# Buying from first litter



## Sweet Girl (Jun 10, 2010)

If the parents and all the dogs in the pedigree have their health clearances, and the pedigree does not show a lot of early death on either side, and you love the temperaments, it wouldn't be an issue for me at all. And if the breeder has been breeding for years, then I wouldn't worry at all. I actually had to stop and think about whether either of my pups came from first litters (both came from second litters), so it was obviously not a factor for me. I'll be interested to hear what others say.


----------



## DanaRuns (Sep 29, 2012)

I cannot imagine why a puppy from a first litter would be an issue, at all. Am I missing something? What difference does it make?

I believe that both of my current show dogs came from first litters, and Ziva's babies from her first litter are now 4 weeks old. What is the issue?


----------



## TheZ's (Jun 13, 2011)

If you've met the breeder, both parents, like the temperaments and appearance of sire and dam, all recommended health clearances are in place and you like the pedigree, I'd say go for it. You aren't providing a nonrefundable deposit are you?

eta: I think each of our 3 Goldens came from their dam's first litter.


----------



## LJack (Aug 10, 2012)

First or last litter that a bitch produces, does not matter as far as quality. As long as what others have said that both parents are 2 years or older and have their full health certifications for hips, elbows, eyes (annually) and heart by Cardiologist. 

Is there a specific concern?


----------



## GoldenDude (Nov 5, 2016)

One of my Goldens was a puppy rescue. He was from the dam's 10th litter. I wouldn't recommend that. But, I'd think first litter wouldn't be a problem, assuming the dam is at least two years old.


----------



## Buddy1 (Feb 11, 2017)

Health clearances are good. I had read somewhere not buy first litter because you don't what you are getting. Breeder has been in business 23 years a retired school teacher has dogs on farm went there to visit also talked to people that have some of his dogs. Everyone gave high reviews. Only wants a 200 deposit but not until puppies are born. There will be 2 litters this spring. On one list from a female that has had previous litters I would be 3rd male pick. On the litter from females first which will be a little later I would be 1st pick. I would love to have first pick because I really want best temperament and health. This will be a family pet.

__________

### Given exercise 1:
Reproduce word for word the stretch of the forum thread on buying a puppy from a first litter from "## LJack (Aug" through "(Nov 5, 2016)".
### Given exercise 2:
Carry on the forum thread about buying a puppy from a first litter by writing the next reply, picking up after its final post.

### Available data:
__________

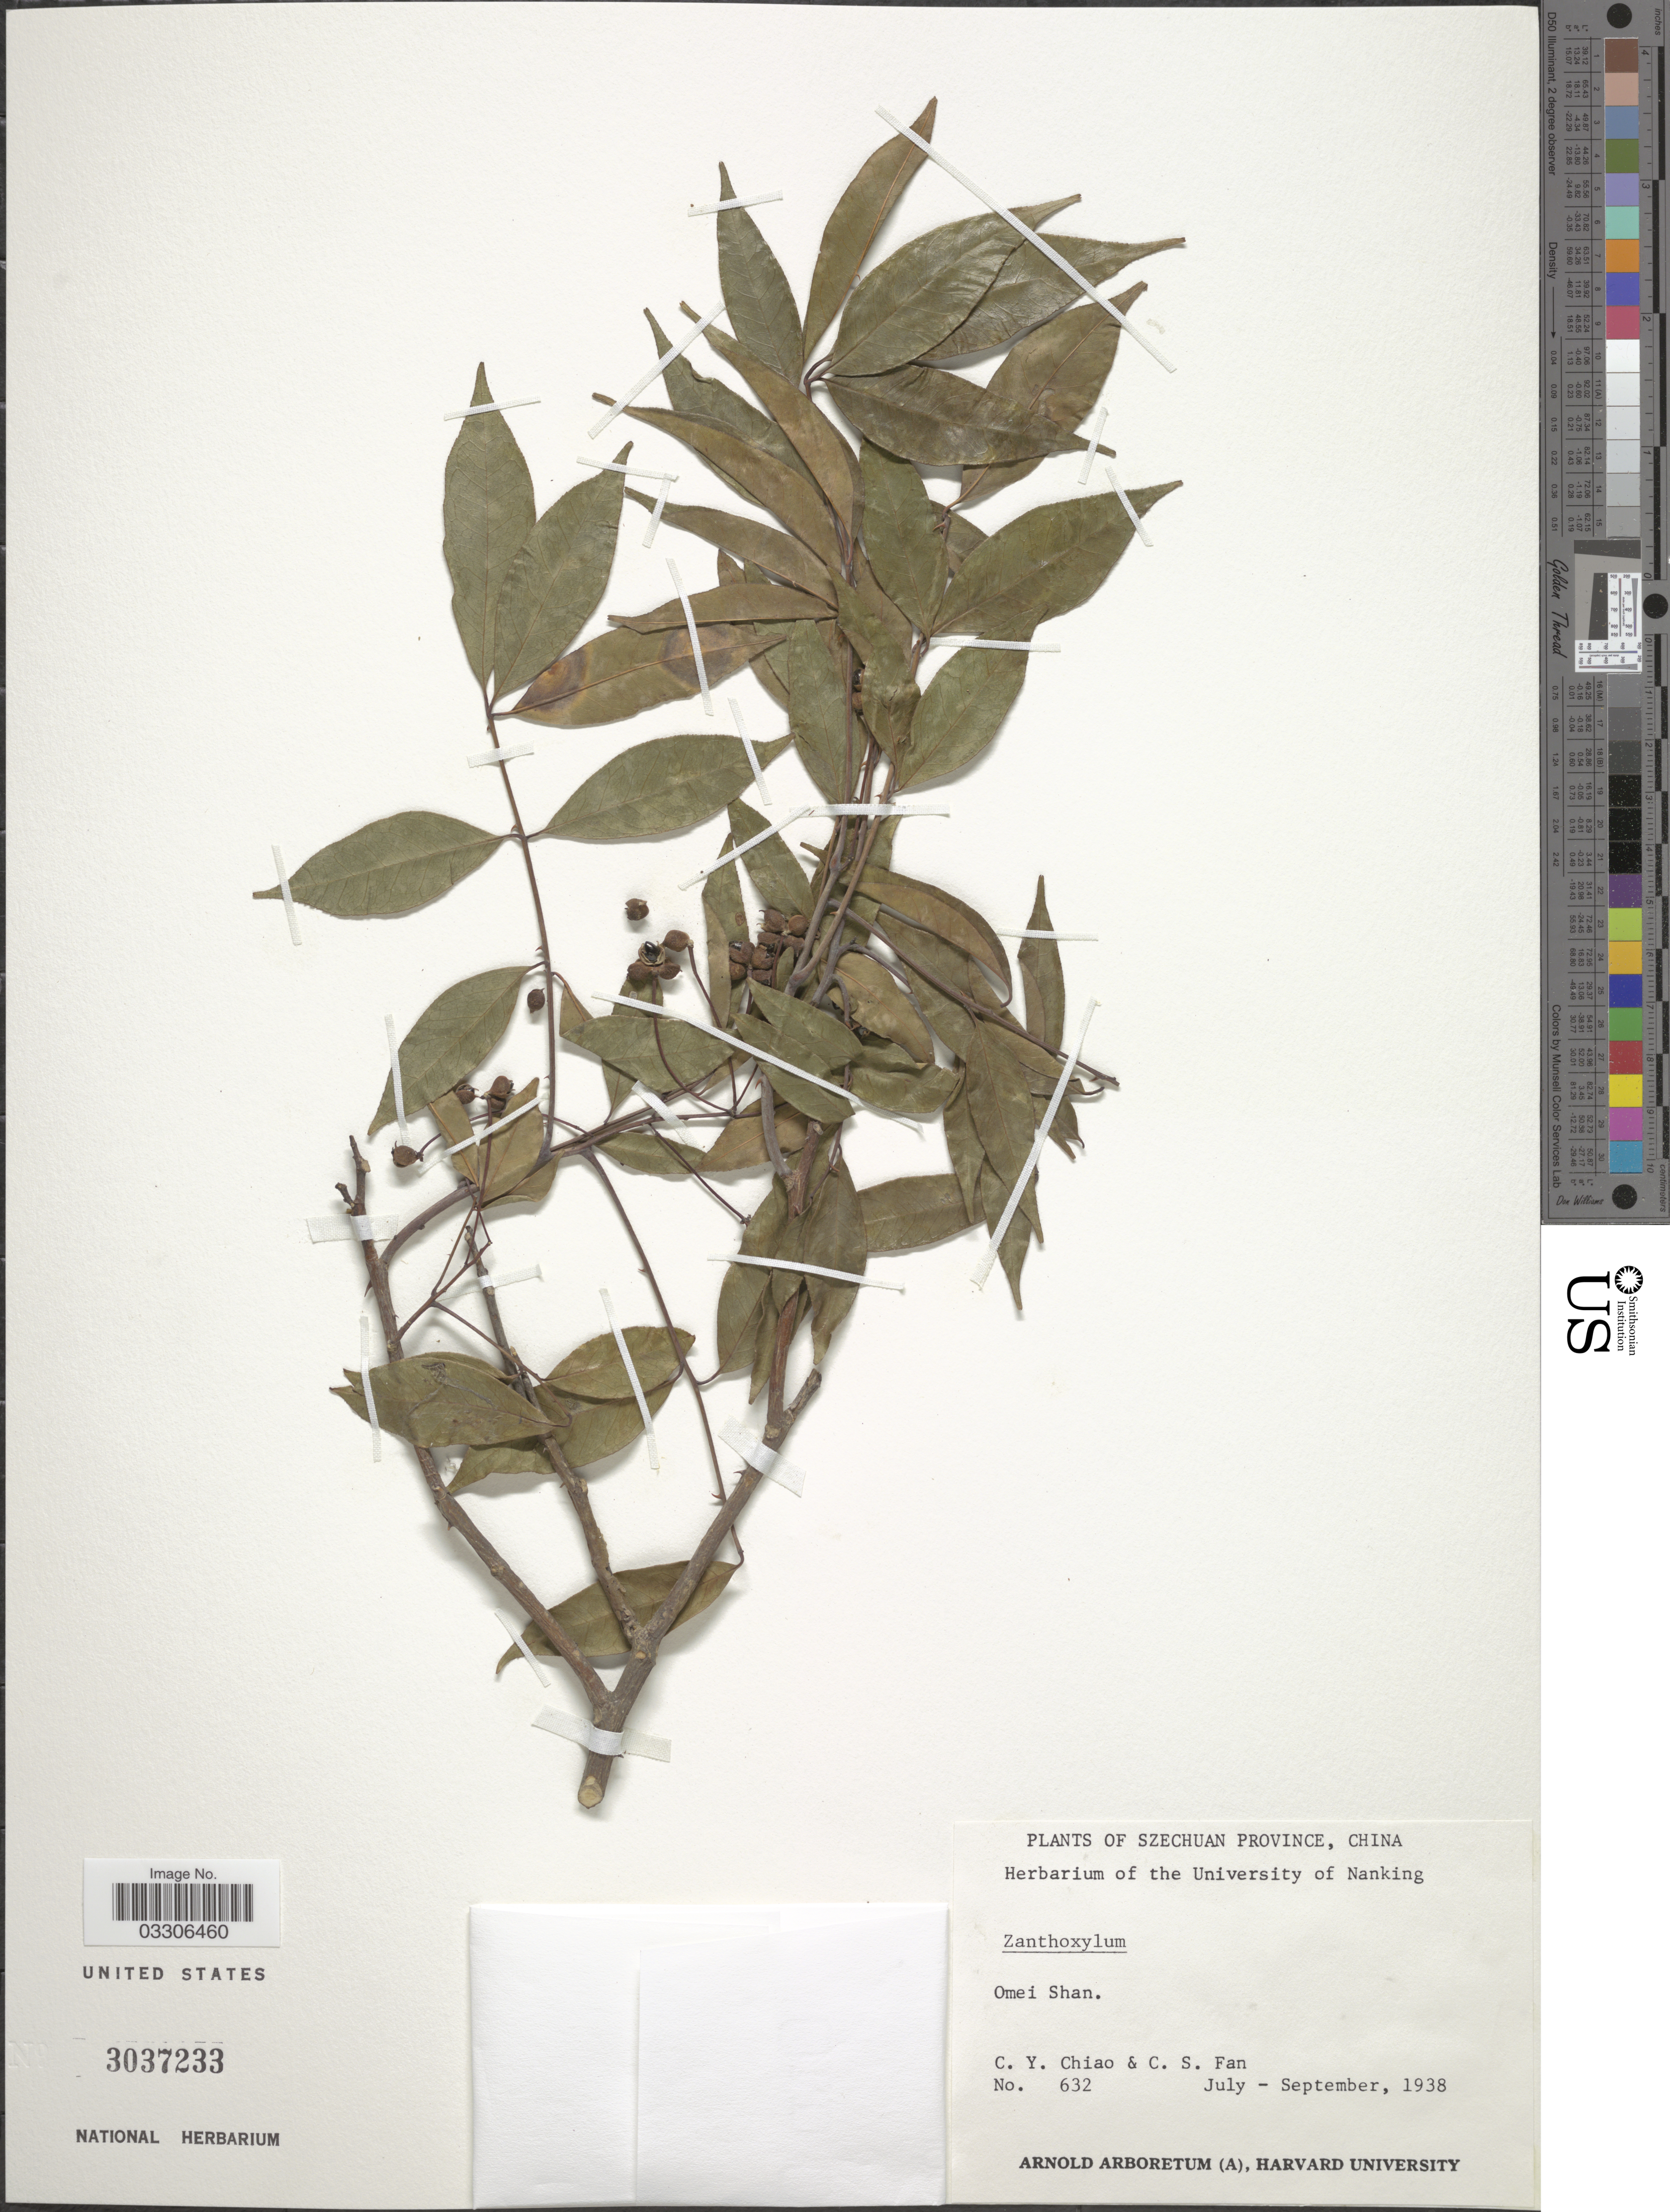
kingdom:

__________

### Exercise response 1:
## LJack (Aug 10, 2012)

First or last litter that a bitch produces, does not matter as far as quality. As long as what others have said that both parents are 2 years or older and have their full health certifications for hips, elbows, eyes (annually) and heart by Cardiologist. 

Is there a specific concern?


----------



## GoldenDude (Nov 5, 2016)

### Exercise response 2:
----------



## LJack (Aug 10, 2012)

I just want to clarify as verifying health certifications is not easy and you said health is important to you. Did you get the potential parents registered names and verify to see all the health certifications are on Orthopedic Foundation for Animals?

If you need a hand, you can post the names here and almost magically the OFA links will be shared for you to review. :wink2:

Honestly, dogs on the farm is not a good bet for actual health certifications.


----------



## Buddy1 (Feb 11, 2017)

The farm references was more about environment being good. Yes breeder has shared clearances. Plus we have family members that use to work with him and he is a good person that has breed for health and temperament. I trust the breeder. I was looking for some expert opinion on first litters. So would you all go for being the first pick?


----------



## LJack (Aug 10, 2012)

I did understand that you were shown something by the breeder. My question was did you independently verify it. Any computer savvy person can create a health clearance or vet check paper. The question about looking in OFA is that OFA is the place to verify those claims and documents are accurate. 

So, if health certifications are not important to you, then just pick which ever would make you happier. 1st or 3rd pick is not going to make heath or temperament different, only the breeders research and goals when picking parents will. 

Why can't you be both? If there are not 3 boys in the first litter what happens? What if the other litter is all girls?


----------



## Prism Goldens (May 27, 2011)

Buddy1 said:


> Health clearances are good. I had read somewhere not buy first litter because you don't what you are getting. Breeder has been in business 23 years a retired school teacher has dogs on farm went there to visit also talked to people that have some of his dogs. Everyone gave high reviews. Only wants a 200 deposit but not until puppies are born. There will be 2 litters this spring. On one list from a female that has had previous litters I would be 3rd male pick. On the litter from females first which will be a little later I would be 1st pick. I would love to have first pick because I really want best temperament and health. This will be a family pet.


First or last, makes no difference. And when do you ever get more than an indication of what dog you will get? I'm not so sure if this breeder owns both sire and dam though- the best dog for any girl is rarely owned by the same person. Typically the sort of breeder that breeds own stud to own bitch and then lets buyers choose their own puppy is not going to the full complement of the core 4 clearances, not prelims but real clearances. That's not always true, but often is. You need to be concerned that there may not be enough of your gender choice in the first litter, but at the same time, I don't see why the breeder wouldn't let you be 'backup' person on the earlier litter if it suited you better. You should also know that in the world of true 'picks' for purpose, say conformation, two people can actually get their first pick puppy. There's room for style and type within a litter so that the puppy that I would choose for my pick may not be your pick.


----------



## Pilgrim123 (Jul 26, 2014)

Even the best bitches in the land, the ones with the most desirable progeny and the most influence on the breed, had to have a first litter sometime!


----------



## CnCFusion (Feb 15, 2016)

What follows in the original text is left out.